Task directions:
Without any of the pictures, transcribe all the lines below exactly.

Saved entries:
....
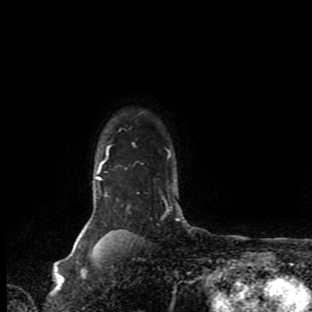
Breast MRI (dynamic contrast-enhanced), one axial slice. Slice 77 of 90 in the series (ordered by position). Cropped to one breast. Dynamic contrast-enhanced series, time point 2 of 9 at this slice position (early post-contrast). 1.5 T. TE 4.2 ms, TR 7 ms. 312 × 312 image matrix. Female patient.
Annotated regions visible in this slice (semi-automatic segmentation, software-assisted and operator-edited):
- enhancing-tissue mask used for the functional tumour volume (all voxels passing the contrast-enhancement thresholds inside the analysis volume; usually the tumour): bounding box (x1, y1, x2, y2) in pixels: (85, 146, 183, 232)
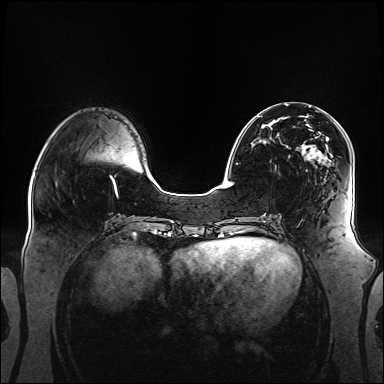
Breast MRI (dynamic contrast-enhanced), one axial slice; slice 46 of 160 in the series (ordered by position); dynamic contrast-enhanced series, time point 2 of 6 at this slice position (early post-contrast); 1.5 T; TE 2.3 ms, TR 5.2 ms; 1.1 mm slice thickness; 384 × 384 image matrix, field of view 360 × 360 mm. Female patient.
Outlined on this slice (semi-automatically segmented with operator editing):
- enhancing-tissue mask used for the functional tumour volume (all voxels passing the contrast-enhancement thresholds inside the analysis volume; usually the tumour): bounding box [x1, y1, x2, y2] px = [257, 116, 341, 163]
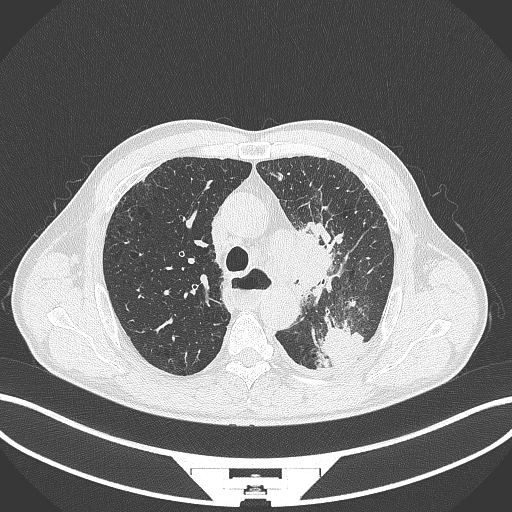
Chest CT, one axial slice. Slice 274 of 411 in the series (ordered by position). Reconstruction kernel B70f. 120 kVp. Lung window (W 1500 / L -600 HU). 1 mm slice thickness. 512 × 512 image matrix, field of view 400 × 400 mm. Patient: male, 57 years. From the clinical record (not read from this slice): clinical TNM (as recorded): T2a N1 M0.
Structures marked on this image (rectangle marked by the reading radiologist):
- lung tumour (recorded histology: squamous cell carcinoma): bounding box (x1, y1, x2, y2) in pixels: (292, 227, 335, 296)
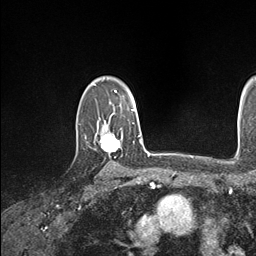
Breast MRI (dynamic contrast-enhanced), one axial slice; position 121 of 146 along the scan axis; cropped to one breast; dynamic contrast-enhanced series, time point 2 of 7 at this slice position (early post-contrast); 1.5 T; TE 1.5 ms, TR 4.1 ms; 1.1 mm slice thickness; 256 × 256 image matrix, field of view 213 × 213 mm. Female patient.
Structures marked on this image (semi-automatically segmented with operator editing):
- enhancing-tissue mask used for the functional tumour volume (all voxels passing the contrast-enhancement thresholds inside the analysis volume; usually the tumour): bounding box (x1, y1, x2, y2) in pixels: (101, 122, 134, 153)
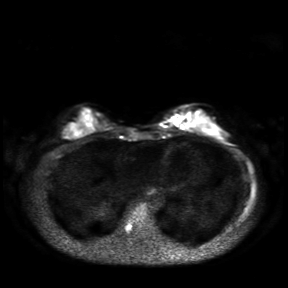
Breast MRI, one axial slice. Position 9 of 30 along the scan axis. Diffusion-weighted series; image 2 of 4 stored at this slice position (different b-values; order by instance number). 3 T. 4 mm slice thickness. 288 × 288 image matrix, field of view 360 × 360 mm. Female patient.
Outlined on this slice (expert manual segmentation):
- tumour on diffusion-weighted imaging: bounding box <171,115,180,121> (left, top, right, bottom; pixels)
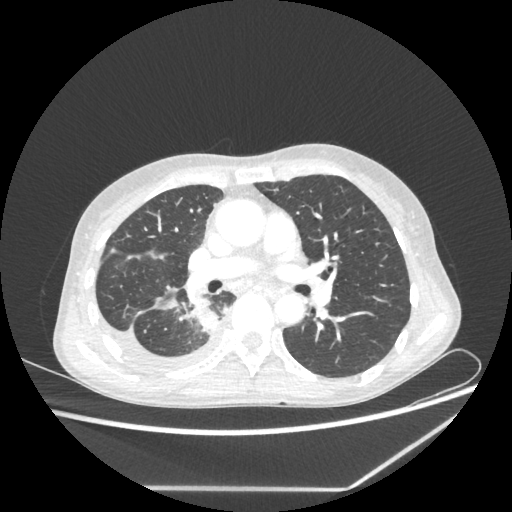
Chest CT, one axial slice; slice 129 of 237 in the series (ordered by position); reconstruction kernel STANDARD; lung window (W 1500 / L -600 HU); 1.25 mm slice thickness; 512 × 512 image matrix, field of view 364 × 364 mm. Female patient, age 59 years. From the clinical record (not read from this slice): clinical TNM (as recorded): T1c N1 M1.
Structures marked on this image (bounding box drawn by a radiologist):
- lung tumour (recorded histology: adenocarcinoma): bounding box <193,302,224,337> (left, top, right, bottom; pixels)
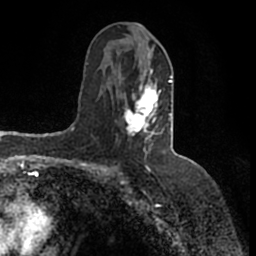
Breast MRI (dynamic contrast-enhanced), one axial slice; slice 78 of 200 in the series (ordered by position); cropped to one breast; dynamic contrast-enhanced series, time point 2 of 7 at this slice position (early post-contrast); 1.5 T; TE 2.2 ms, TR 4.6 ms; 0.8 mm slice thickness; 256 × 256 image matrix, field of view 160 × 160 mm. Female patient.
Annotated regions visible in this slice (semi-automatically segmented with operator editing):
- enhancing-tissue mask used for the functional tumour volume (all voxels passing the contrast-enhancement thresholds inside the analysis volume; usually the tumour): bounding box [x1, y1, x2, y2] px = [116, 52, 173, 151]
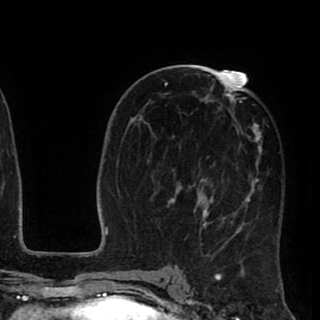
Breast MRI (dynamic contrast-enhanced), one axial slice; slice 47 of 90 in the series (ordered by position); cropped to one breast; dynamic contrast-enhanced series, time point 2 of 8 at this slice position (early post-contrast); 1.5 T; TE 2.6 ms, TR 5.6 ms; 2 mm slice thickness; 320 × 320 image matrix, field of view 213 × 213 mm. Female patient.
Outlined on this slice (semi-automatically segmented with operator editing):
- enhancing-tissue mask used for the functional tumour volume (all voxels passing the contrast-enhancement thresholds inside the analysis volume; usually the tumour): bounding box <155,72,269,256> (left, top, right, bottom; pixels)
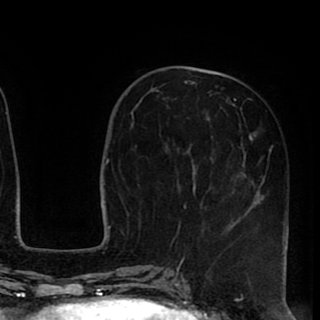
Breast MRI (dynamic contrast-enhanced), one axial slice. Position 35 of 90 along the scan axis. Cropped to one breast. Dynamic contrast-enhanced series, time point 2 of 8 at this slice position (early post-contrast). 1.5 T. TE 2.6 ms, TR 5.6 ms. 320 × 320 image matrix. Female patient.
Structures marked on this image (semi-automatic segmentation, software-assisted and operator-edited):
- enhancing-tissue mask used for the functional tumour volume (all voxels passing the contrast-enhancement thresholds inside the analysis volume; usually the tumour): bounding box <169,73,289,258> (left, top, right, bottom; pixels)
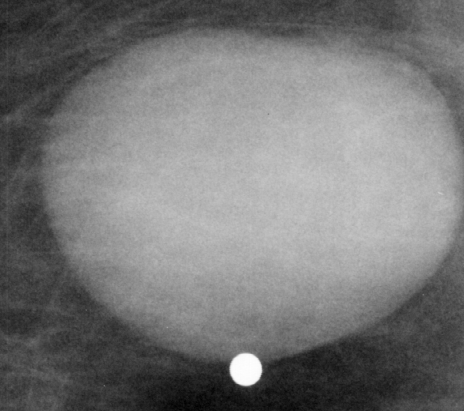
Crop from a digitized film mammogram around one marked abnormality; right breast; MLO view; BI-RADS breast density category 1 (scale 1–4).
- Marked abnormality: mass, shape oval, margins circumscribed; BI-RADS assessment category 4; pathology result (as recorded, not read from the image): benign.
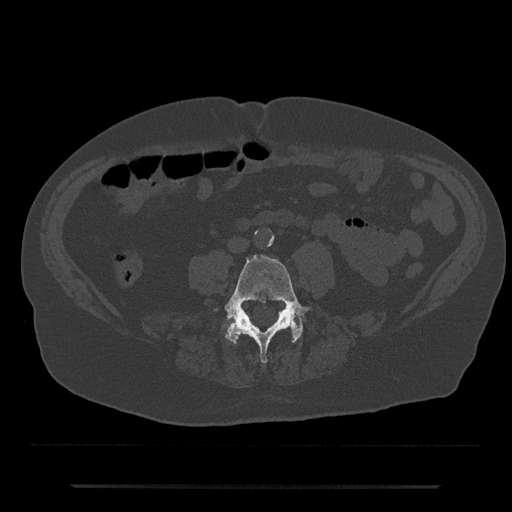
CT including the spine, one axial slice; position 346 of 797 along the scan axis; reconstruction kernel Br40s/3; bone window (W 1800 / L 400 HU); 0.5 mm slice thickness; 512 × 512 image matrix, field of view 434 × 434 mm. Male patient, age 80 years. Case-level facts recorded for this patient, not image findings: primary cancer: prostate.
Outlined on this slice (semi-automatically segmented with operator editing):
- L4 vertebra: box from (x=224, y=255) to (x=314, y=363) px
- L5 vertebra: (x=227, y=317)–(x=302, y=342)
....
Written response:
Breast MRI (dynamic contrast-enhanced), one axial slice. Slice 77 of 90 in the series (ordered by position). Cropped to one breast. Dynamic contrast-enhanced series, time point 2 of 9 at this slice position (early post-contrast). 1.5 T. TE 4.2 ms, TR 7 ms. 312 × 312 image matrix. Female patient.
Annotated regions visible in this slice (semi-automatic segmentation, software-assisted and operator-edited):
- enhancing-tissue mask used for the functional tumour volume (all voxels passing the contrast-enhancement thresholds inside the analysis volume; usually the tumour): bounding box (x1, y1, x2, y2) in pixels: (85, 146, 183, 232)
Breast MRI (dynamic contrast-enhanced), one axial slice; slice 46 of 160 in the series (ordered by position); dynamic contrast-enhanced series, time point 2 of 6 at this slice position (early post-contrast); 1.5 T; TE 2.3 ms, TR 5.2 ms; 1.1 mm slice thickness; 384 × 384 image matrix, field of view 360 × 360 mm. Female patient.
Outlined on this slice (semi-automatically segmented with operator editing):
- enhancing-tissue mask used for the functional tumour volume (all voxels passing the contrast-enhancement thresholds inside the analysis volume; usually the tumour): bounding box [x1, y1, x2, y2] px = [257, 116, 341, 163]
Chest CT, one axial slice. Slice 274 of 411 in the series (ordered by position). Reconstruction kernel B70f. 120 kVp. Lung window (W 1500 / L -600 HU). 1 mm slice thickness. 512 × 512 image matrix, field of view 400 × 400 mm. Patient: male, 57 years. From the clinical record (not read from this slice): clinical TNM (as recorded): T2a N1 M0.
Structures marked on this image (rectangle marked by the reading radiologist):
- lung tumour (recorded histology: squamous cell carcinoma): bounding box (x1, y1, x2, y2) in pixels: (292, 227, 335, 296)
Breast MRI (dynamic contrast-enhanced), one axial slice; position 121 of 146 along the scan axis; cropped to one breast; dynamic contrast-enhanced series, time point 2 of 7 at this slice position (early post-contrast); 1.5 T; TE 1.5 ms, TR 4.1 ms; 1.1 mm slice thickness; 256 × 256 image matrix, field of view 213 × 213 mm. Female patient.
Structures marked on this image (semi-automatically segmented with operator editing):
- enhancing-tissue mask used for the functional tumour volume (all voxels passing the contrast-enhancement thresholds inside the analysis volume; usually the tumour): bounding box (x1, y1, x2, y2) in pixels: (101, 122, 134, 153)
Breast MRI, one axial slice. Position 9 of 30 along the scan axis. Diffusion-weighted series; image 2 of 4 stored at this slice position (different b-values; order by instance number). 3 T. 4 mm slice thickness. 288 × 288 image matrix, field of view 360 × 360 mm. Female patient.
Outlined on this slice (expert manual segmentation):
- tumour on diffusion-weighted imaging: bounding box <171,115,180,121> (left, top, right, bottom; pixels)
Chest CT, one axial slice; slice 129 of 237 in the series (ordered by position); reconstruction kernel STANDARD; lung window (W 1500 / L -600 HU); 1.25 mm slice thickness; 512 × 512 image matrix, field of view 364 × 364 mm. Female patient, age 59 years. From the clinical record (not read from this slice): clinical TNM (as recorded): T1c N1 M1.
Structures marked on this image (bounding box drawn by a radiologist):
- lung tumour (recorded histology: adenocarcinoma): bounding box <193,302,224,337> (left, top, right, bottom; pixels)
Breast MRI (dynamic contrast-enhanced), one axial slice; slice 78 of 200 in the series (ordered by position); cropped to one breast; dynamic contrast-enhanced series, time point 2 of 7 at this slice position (early post-contrast); 1.5 T; TE 2.2 ms, TR 4.6 ms; 0.8 mm slice thickness; 256 × 256 image matrix, field of view 160 × 160 mm. Female patient.
Annotated regions visible in this slice (semi-automatically segmented with operator editing):
- enhancing-tissue mask used for the functional tumour volume (all voxels passing the contrast-enhancement thresholds inside the analysis volume; usually the tumour): bounding box [x1, y1, x2, y2] px = [116, 52, 173, 151]
Breast MRI (dynamic contrast-enhanced), one axial slice; slice 47 of 90 in the series (ordered by position); cropped to one breast; dynamic contrast-enhanced series, time point 2 of 8 at this slice position (early post-contrast); 1.5 T; TE 2.6 ms, TR 5.6 ms; 2 mm slice thickness; 320 × 320 image matrix, field of view 213 × 213 mm. Female patient.
Outlined on this slice (semi-automatically segmented with operator editing):
- enhancing-tissue mask used for the functional tumour volume (all voxels passing the contrast-enhancement thresholds inside the analysis volume; usually the tumour): bounding box <155,72,269,256> (left, top, right, bottom; pixels)
Breast MRI (dynamic contrast-enhanced), one axial slice. Position 35 of 90 along the scan axis. Cropped to one breast. Dynamic contrast-enhanced series, time point 2 of 8 at this slice position (early post-contrast). 1.5 T. TE 2.6 ms, TR 5.6 ms. 320 × 320 image matrix. Female patient.
Structures marked on this image (semi-automatic segmentation, software-assisted and operator-edited):
- enhancing-tissue mask used for the functional tumour volume (all voxels passing the contrast-enhancement thresholds inside the analysis volume; usually the tumour): bounding box <169,73,289,258> (left, top, right, bottom; pixels)
Crop from a digitized film mammogram around one marked abnormality; right breast; MLO view; BI-RADS breast density category 1 (scale 1–4).
- Marked abnormality: mass, shape oval, margins circumscribed; BI-RADS assessment category 4; pathology result (as recorded, not read from the image): benign.
CT including the spine, one axial slice; position 346 of 797 along the scan axis; reconstruction kernel Br40s/3; bone window (W 1800 / L 400 HU); 0.5 mm slice thickness; 512 × 512 image matrix, field of view 434 × 434 mm. Male patient, age 80 years. Case-level facts recorded for this patient, not image findings: primary cancer: prostate.
Outlined on this slice (semi-automatically segmented with operator editing):
- L4 vertebra: box from (x=224, y=255) to (x=314, y=363) px
- L5 vertebra: (x=227, y=317)–(x=302, y=342)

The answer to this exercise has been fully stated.